DeAndre Jordan's Dunk Immortalized by the Voice of WWE Hall of Famer Jim Ross!
In 2013, one of the biggest gauges of your brand, your legacy, your relevance is what I like to call the "Google ______" test. Put someone's name in Google and what are the first three or four items that Google self-fills in as related topics after that name.
If my "Google _____" test for DeAndre Jordan is any indicator, he will now and forever be known as the guy who singlehandedly ruined Detroit Piston point guard Brandon Knight by turning him into a grease spot on Sunday night while throwing down an alley-oop dunk.
The first three things on DeAndre Jordan's "Google _____" test?
DeAndre Jordan dunk
DeAndre Jordan dunk on Brandon Knight
DeAndre Jordan highlights
(For the record, my editors will be happy to know that the first item to pop up after "Sean Pendergast" is "Sean Pendergast Houston Press." I would have gone with "Sean Pendergast kolaches," but that's me.)
In case your cable has been out since Sunday or you haven't been within 100 feet of a television in the last three days, here is the DeAndre Jordan tour de force of which I type:
As is custom in this day and age, Jordan's slam was immediately decorated with the usual social media "hardware" -- hilarious photoshops, hashtag tributes, and a column of tweets sent directly to Knight (@BrandonKnight07, if you want to pay your respects) that were piling up at a "national debt ticker in Times Square" rate of speed.
This dunk got so much run, if it were a person it could run for president and carry at least as many states as Romney did last November. (For the record, Jadeveon Clowney's hit on Vincent Smith would win back-to-back elections and annex all of North America into our control.)

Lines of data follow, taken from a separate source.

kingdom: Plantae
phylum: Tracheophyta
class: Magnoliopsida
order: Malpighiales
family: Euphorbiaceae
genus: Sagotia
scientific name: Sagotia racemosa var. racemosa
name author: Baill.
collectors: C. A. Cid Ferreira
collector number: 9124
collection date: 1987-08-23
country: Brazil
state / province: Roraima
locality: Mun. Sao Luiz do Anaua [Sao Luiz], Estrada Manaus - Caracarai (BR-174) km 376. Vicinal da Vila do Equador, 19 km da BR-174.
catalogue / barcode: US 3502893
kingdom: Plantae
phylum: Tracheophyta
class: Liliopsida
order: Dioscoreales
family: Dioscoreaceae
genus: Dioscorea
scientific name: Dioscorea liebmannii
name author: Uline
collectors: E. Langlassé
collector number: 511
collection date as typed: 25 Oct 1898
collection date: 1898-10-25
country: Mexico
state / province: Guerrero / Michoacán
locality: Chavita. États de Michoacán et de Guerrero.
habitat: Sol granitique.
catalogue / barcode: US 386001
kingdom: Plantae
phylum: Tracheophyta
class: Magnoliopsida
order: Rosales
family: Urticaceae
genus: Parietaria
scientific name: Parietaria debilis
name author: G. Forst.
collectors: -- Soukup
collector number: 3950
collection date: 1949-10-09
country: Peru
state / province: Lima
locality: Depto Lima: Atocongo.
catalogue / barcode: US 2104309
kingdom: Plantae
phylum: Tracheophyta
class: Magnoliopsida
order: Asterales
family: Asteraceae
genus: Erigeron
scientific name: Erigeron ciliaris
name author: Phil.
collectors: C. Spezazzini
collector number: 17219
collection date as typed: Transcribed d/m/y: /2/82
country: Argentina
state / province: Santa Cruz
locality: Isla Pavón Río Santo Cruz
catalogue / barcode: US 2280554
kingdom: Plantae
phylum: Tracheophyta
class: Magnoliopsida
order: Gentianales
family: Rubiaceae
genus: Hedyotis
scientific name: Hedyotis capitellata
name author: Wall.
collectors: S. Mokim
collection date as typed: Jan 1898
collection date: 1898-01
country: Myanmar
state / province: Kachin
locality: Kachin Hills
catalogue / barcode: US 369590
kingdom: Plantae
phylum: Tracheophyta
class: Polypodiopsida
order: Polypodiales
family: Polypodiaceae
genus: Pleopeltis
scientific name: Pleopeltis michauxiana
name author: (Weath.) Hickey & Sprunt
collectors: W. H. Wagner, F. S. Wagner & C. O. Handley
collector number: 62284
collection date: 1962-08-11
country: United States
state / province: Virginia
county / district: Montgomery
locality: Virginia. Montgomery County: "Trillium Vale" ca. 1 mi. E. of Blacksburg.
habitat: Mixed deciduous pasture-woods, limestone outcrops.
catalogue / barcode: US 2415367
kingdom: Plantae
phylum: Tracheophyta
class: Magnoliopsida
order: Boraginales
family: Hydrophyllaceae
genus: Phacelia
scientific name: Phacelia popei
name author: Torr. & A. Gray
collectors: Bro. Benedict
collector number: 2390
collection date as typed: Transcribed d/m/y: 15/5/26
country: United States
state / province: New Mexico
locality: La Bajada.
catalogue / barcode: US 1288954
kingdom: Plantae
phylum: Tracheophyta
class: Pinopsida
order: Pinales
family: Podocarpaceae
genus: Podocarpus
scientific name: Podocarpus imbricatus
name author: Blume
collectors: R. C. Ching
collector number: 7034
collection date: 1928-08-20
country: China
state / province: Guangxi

So how do you further immortalize an already immortal play? Well, by dubbing WWE Hall of Fame announcer Jim Ross's legendary call of Mick Foley's plunge off the cell in his "Hell in the Cell" match with the Undertaker in 1998, of course!
Awesome. And how have we not been dubbing this Jim Ross call over every big hit in sports? Can someone retroactively please go back and lay down some "Good God almighty" on top of A&M's Quentin Coryatt's decapitating hit on this poor bastard from TCU in 1991?